By now at least one of you is screaming, "Go to the completion standards." The completion standards that roughly correspond to the objective state that the student will "display increased proficiency in coordinated airplane attitude control during basic maneuvers," and "demonstrate basic understanding of steep turns, slow flight, stalls, stall recovery, and emergency procedures." Again, there are no measurable standards. "Display in-creased proficiency" is not a measurable statement, nor is "basic under- standing." Both standards are ambiguous and do not include any specifics delineating what the student will do to demonstrate proficiency and at what level of competency.
The objectives in the example are activity statements. The completion standards are barely measurable. All the student can glean from the objectives is that he will be receiving instruction on the items listed in the content area and will be allowed to practice them. There are no standards by which to measure any of the objectives.

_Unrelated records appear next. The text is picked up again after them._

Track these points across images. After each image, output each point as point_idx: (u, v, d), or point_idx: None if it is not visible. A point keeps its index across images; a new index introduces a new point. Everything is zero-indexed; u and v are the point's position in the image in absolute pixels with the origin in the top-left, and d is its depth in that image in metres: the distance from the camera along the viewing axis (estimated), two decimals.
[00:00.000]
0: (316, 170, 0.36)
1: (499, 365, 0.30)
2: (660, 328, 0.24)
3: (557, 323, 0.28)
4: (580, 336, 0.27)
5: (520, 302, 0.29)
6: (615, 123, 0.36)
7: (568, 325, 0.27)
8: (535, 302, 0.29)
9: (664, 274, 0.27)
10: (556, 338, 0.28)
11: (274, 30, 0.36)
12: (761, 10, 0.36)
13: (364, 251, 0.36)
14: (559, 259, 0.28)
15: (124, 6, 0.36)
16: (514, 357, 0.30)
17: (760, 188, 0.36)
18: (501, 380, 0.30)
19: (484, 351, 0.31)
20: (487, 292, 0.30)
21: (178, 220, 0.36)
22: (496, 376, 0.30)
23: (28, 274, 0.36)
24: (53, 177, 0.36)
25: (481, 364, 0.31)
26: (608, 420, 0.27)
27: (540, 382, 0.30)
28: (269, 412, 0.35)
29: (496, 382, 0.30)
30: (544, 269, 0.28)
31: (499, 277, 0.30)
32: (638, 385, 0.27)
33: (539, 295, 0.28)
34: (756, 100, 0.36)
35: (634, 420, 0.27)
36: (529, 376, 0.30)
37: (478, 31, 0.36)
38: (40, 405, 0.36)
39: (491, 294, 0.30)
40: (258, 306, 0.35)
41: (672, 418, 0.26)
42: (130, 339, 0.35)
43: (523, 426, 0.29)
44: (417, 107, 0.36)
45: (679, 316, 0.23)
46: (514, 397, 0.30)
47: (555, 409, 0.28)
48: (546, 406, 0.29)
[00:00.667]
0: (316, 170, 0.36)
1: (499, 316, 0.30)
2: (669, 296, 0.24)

There is also an inconsistency between the objectives, content, and standards in the example. The objectives and completion standards reference steep turns, but steep turns do not exist in the content section. Make sure your lesson outlines match.

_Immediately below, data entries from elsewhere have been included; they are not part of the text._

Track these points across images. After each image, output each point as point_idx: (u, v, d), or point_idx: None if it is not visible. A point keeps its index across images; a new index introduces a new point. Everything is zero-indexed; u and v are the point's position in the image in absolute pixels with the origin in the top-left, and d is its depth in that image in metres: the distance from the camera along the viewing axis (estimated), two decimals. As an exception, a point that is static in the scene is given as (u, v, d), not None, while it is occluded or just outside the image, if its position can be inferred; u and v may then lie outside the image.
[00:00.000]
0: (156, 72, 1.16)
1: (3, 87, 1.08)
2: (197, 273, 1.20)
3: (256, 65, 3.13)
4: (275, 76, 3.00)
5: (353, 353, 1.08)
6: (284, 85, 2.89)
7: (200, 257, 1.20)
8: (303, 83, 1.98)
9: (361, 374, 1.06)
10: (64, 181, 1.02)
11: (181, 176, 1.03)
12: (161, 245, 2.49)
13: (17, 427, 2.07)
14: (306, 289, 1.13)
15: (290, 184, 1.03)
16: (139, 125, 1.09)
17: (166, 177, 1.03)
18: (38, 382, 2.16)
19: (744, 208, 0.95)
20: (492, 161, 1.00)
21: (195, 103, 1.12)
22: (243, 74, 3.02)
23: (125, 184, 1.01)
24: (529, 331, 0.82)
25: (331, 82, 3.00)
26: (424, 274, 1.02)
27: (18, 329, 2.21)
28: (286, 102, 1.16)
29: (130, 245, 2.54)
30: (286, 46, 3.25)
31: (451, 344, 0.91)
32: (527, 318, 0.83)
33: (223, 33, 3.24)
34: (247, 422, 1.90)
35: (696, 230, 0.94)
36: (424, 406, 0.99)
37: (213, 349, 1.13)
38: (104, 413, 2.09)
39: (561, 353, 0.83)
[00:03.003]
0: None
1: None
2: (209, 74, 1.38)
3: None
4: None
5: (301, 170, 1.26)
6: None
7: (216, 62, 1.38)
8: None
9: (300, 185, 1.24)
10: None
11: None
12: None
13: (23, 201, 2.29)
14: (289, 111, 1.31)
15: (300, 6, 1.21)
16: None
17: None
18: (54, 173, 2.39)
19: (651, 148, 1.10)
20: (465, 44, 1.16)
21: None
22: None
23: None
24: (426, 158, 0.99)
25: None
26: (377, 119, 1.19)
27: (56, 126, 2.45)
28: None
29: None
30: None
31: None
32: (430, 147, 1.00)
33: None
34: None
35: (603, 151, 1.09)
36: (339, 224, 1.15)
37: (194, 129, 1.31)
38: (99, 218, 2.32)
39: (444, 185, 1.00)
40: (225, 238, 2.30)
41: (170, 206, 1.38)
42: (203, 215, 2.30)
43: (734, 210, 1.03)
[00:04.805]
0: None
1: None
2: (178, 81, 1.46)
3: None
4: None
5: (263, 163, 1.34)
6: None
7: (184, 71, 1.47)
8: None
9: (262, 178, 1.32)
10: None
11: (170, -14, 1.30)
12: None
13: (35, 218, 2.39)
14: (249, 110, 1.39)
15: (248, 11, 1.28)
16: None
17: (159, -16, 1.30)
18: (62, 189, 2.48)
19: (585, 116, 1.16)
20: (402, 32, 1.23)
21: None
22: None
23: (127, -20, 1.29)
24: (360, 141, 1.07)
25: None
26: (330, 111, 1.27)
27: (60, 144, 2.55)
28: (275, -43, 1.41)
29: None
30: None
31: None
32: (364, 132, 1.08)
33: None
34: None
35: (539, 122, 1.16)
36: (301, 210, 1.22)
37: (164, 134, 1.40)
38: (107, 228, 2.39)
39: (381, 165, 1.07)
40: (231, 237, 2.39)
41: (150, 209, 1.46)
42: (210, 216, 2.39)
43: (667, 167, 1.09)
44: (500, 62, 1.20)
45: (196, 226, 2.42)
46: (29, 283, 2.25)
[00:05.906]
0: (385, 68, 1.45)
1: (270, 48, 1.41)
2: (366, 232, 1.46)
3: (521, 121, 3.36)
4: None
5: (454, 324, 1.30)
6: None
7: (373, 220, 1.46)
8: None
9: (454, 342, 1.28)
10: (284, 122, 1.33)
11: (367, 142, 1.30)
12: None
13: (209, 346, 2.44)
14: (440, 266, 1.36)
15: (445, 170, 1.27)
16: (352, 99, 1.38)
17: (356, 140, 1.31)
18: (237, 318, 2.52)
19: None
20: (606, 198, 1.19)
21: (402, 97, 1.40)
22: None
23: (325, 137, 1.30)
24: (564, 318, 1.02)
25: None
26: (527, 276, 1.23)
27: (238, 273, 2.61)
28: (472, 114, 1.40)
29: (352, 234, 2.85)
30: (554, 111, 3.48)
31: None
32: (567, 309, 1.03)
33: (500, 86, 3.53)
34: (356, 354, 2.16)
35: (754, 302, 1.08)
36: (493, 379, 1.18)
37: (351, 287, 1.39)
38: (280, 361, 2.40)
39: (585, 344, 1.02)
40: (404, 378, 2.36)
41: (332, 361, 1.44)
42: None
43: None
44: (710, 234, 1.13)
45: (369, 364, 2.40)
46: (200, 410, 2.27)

This particular lesson is also overwhelming. In 27 years of flight instruction, I doubt I have seen more than three students who could complete all the lesson's activities in one hour. Even the best student would only slightly improve on each maneuver, even if the instructor had enough time to demonstrate them all properly. It's an enormous lesson. Keep each lesson simple. Don't overload your students.
As an example of what educators recommend, objectives for this flight lesson might be:
a) By using the recommended procedures listed in the maneuvers handbook, and without instructor assistance, the student will demonstrate the ability to recognize and recover from stalls by putting the aircraft into a stalled condition, telling the instructor when the aircraft has stalled, then recovering from the stall without going below a designated altitude;
b) With instructor assistance, the student will take off and land the aircraft, depart and enter the traffic pattern, and make the appropriate radio transmissions at the proper time.
These statements tell the student what he will be required to accomplish in order to demonstrate proficiency. The objectives are specific, contain appropriate proficiency criteria, and are measurable. They also represent about one hour of flight time that will allow the instructor to comprehensively explain and demonstrate, then allow the student to practice.
Additionally, other activities may be added to the lesson plan; for example, after the instructor demonstrates the emergency procedures listed in the maneuvers handbook, the student will practice the maneuvers with assistance.
Preparing a syllabus and objectives is time-consuming. It might be easier to purchase one of the many commercially produced course syllabi. The drawback to many of these is that most use the FAA's flawed examples. Often the objectives are activity statements and contain ambiguous standards that are difficult to measure. Some objectives do not match lesson content and/or completion standards. With a little effort you can modify the syllabus, correct mistakes, and adjust the content to produce a viable tool that will fit your situation. It's not necessary to reinvent the wheel, but be aware that many aviation educational wheels are not exactly round, so you may have to do some shaping.